----- Available records

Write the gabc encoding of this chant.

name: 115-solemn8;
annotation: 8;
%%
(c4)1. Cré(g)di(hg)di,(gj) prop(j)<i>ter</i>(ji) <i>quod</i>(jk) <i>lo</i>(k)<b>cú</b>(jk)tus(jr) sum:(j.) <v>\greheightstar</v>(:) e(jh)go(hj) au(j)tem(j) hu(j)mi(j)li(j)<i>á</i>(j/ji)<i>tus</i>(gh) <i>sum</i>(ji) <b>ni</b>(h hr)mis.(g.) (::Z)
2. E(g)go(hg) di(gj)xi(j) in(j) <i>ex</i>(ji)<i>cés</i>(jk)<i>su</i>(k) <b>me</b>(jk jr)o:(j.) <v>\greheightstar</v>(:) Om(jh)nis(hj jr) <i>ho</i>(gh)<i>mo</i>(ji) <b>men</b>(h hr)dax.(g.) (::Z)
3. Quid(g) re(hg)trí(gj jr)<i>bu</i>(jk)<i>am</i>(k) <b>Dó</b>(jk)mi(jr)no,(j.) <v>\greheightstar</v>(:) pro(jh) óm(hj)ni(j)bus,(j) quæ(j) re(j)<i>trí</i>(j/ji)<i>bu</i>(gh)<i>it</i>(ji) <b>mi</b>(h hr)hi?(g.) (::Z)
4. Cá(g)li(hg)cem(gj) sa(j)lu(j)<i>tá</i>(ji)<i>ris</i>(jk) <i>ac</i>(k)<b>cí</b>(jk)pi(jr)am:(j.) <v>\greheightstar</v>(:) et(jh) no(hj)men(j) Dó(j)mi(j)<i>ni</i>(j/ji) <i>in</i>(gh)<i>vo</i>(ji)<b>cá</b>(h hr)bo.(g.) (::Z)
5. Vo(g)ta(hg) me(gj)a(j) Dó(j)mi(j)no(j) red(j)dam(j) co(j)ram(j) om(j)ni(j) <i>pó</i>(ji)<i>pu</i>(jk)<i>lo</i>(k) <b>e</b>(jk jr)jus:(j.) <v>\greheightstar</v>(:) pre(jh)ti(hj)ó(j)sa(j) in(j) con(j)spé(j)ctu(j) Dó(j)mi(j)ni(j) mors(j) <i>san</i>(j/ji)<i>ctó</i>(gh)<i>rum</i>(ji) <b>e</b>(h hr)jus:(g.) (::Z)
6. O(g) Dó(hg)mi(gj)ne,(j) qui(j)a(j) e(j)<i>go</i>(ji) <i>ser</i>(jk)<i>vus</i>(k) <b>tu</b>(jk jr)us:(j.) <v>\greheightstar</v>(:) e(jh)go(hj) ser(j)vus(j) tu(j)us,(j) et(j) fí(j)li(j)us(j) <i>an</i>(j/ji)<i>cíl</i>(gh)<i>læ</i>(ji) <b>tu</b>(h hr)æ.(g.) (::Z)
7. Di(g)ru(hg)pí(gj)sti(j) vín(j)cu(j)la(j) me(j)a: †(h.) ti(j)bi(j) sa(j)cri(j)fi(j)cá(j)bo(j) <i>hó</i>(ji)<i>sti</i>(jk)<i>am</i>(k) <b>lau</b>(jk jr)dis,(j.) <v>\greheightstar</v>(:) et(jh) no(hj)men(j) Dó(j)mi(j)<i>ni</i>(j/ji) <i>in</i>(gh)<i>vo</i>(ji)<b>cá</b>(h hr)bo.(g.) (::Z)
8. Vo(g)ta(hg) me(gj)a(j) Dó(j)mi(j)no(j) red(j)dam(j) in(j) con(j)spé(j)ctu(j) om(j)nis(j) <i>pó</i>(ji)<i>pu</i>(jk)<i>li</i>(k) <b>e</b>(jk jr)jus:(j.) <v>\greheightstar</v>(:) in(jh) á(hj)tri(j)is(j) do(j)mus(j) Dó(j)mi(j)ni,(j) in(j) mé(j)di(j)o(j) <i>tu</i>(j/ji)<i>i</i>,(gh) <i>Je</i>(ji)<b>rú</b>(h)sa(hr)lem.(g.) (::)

----------

Stated task: Recast every line of the entries above as a Markdown table with two columns, No. and Text. Number the rows in order and skip blank lines.

Written answer:
| No. | Text |
|---|---|
| 1 | Write the gabc encoding of this chant. |
| 2 | name: 115-solemn8; |
| 3 | annotation: 8; |
| 4 | %% |
| 5 | (c4)1. Cré(g)di(hg)di,(gj) prop(j)<i>ter</i>(ji) <i>quod</i>(jk) <i>lo</i>(k)<b>cú</b>(jk)tus(jr) sum:(j.) <v>\greheightstar</v>(:) e(jh)go(hj) au(j)tem(j) hu(j)mi(j)li(j)<i>á</i>(j/ji)<i>tus</i>(gh) <i>sum</i>(ji) <b>ni</b>(h hr)mis.(g.) (::Z) |
| 6 | 2. E(g)go(hg) di(gj)xi(j) in(j) <i>ex</i>(ji)<i>cés</i>(jk)<i>su</i>(k) <b>me</b>(jk jr)o:(j.) <v>\greheightstar</v>(:) Om(jh)nis(hj jr) <i>ho</i>(gh)<i>mo</i>(ji) <b>men</b>(h hr)dax.(g.) (::Z) |
| 7 | 3. Quid(g) re(hg)trí(gj jr)<i>bu</i>(jk)<i>am</i>(k) <b>Dó</b>(jk)mi(jr)no,(j.) <v>\greheightstar</v>(:) pro(jh) óm(hj)ni(j)bus,(j) quæ(j) re(j)<i>trí</i>(j/ji)<i>bu</i>(gh)<i>it</i>(ji) <b>mi</b>(h hr)hi?(g.) (::Z) |
| 8 | 4. Cá(g)li(hg)cem(gj) sa(j)lu(j)<i>tá</i>(ji)<i>ris</i>(jk) <i>ac</i>(k)<b>cí</b>(jk)pi(jr)am:(j.) <v>\greheightstar</v>(:) et(jh) no(hj)men(j) Dó(j)mi(j)<i>ni</i>(j/ji) <i>in</i>(gh)<i>vo</i>(ji)<b>cá</b>(h hr)bo.(g.) (::Z) |
| 9 | 5. Vo(g)ta(hg) me(gj)a(j) Dó(j)mi(j)no(j) red(j)dam(j) co(j)ram(j) om(j)ni(j) <i>pó</i>(ji)<i>pu</i>(jk)<i>lo</i>(k) <b>e</b>(jk jr)jus:(j.) <v>\greheightstar</v>(:) pre(jh)ti(hj)ó(j)sa(j) in(j) con(j)spé(j)ctu(j) Dó(j)mi(j)ni(j) mors(j) <i>san</i>(j/ji)<i>ctó</i>(gh)<i>rum</i>(ji) <b>e</b>(h hr)jus:(g.) (::Z) |
| 10 | 6. O(g) Dó(hg)mi(gj)ne,(j) qui(j)a(j) e(j)<i>go</i>(ji) <i>ser</i>(jk)<i>vus</i>(k) <b>tu</b>(jk jr)us:(j.) <v>\greheightstar</v>(:) e(jh)go(hj) ser(j)vus(j) tu(j)us,(j) et(j) fí(j)li(j)us(j) <i>an</i>(j/ji)<i>cíl</i>(gh)<i>læ</i>(ji) <b>tu</b>(h hr)æ.(g.) (::Z) |
| 11 | 7. Di(g)ru(hg)pí(gj)sti(j) vín(j)cu(j)la(j) me(j)a: †(h.) ti(j)bi(j) sa(j)cri(j)fi(j)cá(j)bo(j) <i>hó</i>(ji)<i>sti</i>(jk)<i>am</i>(k) <b>lau</b>(jk jr)dis,(j.) <v>\greheightstar</v>(:) et(jh) no(hj)men(j) Dó(j)mi(j)<i>ni</i>(j/ji) <i>in</i>(gh)<i>vo</i>(ji)<b>cá</b>(h hr)bo.(g.) (::Z) |
| 12 | 8. Vo(g)ta(hg) me(gj)a(j) Dó(j)mi(j)no(j) red(j)dam(j) in(j) con(j)spé(j)ctu(j) om(j)nis(j) <i>pó</i>(ji)<i>pu</i>(jk)<i>li</i>(k) <b>e</b>(jk jr)jus:(j.) <v>\greheightstar</v>(:) in(jh) á(hj)tri(j)is(j) do(j)mus(j) Dó(j)mi(j)ni,(j) in(j) mé(j)di(j)o(j) <i>tu</i>(j/ji)<i>i</i>,(gh) <i>Je</i>(ji)<b>rú</b>(h)sa(hr)lem.(g.) (::) |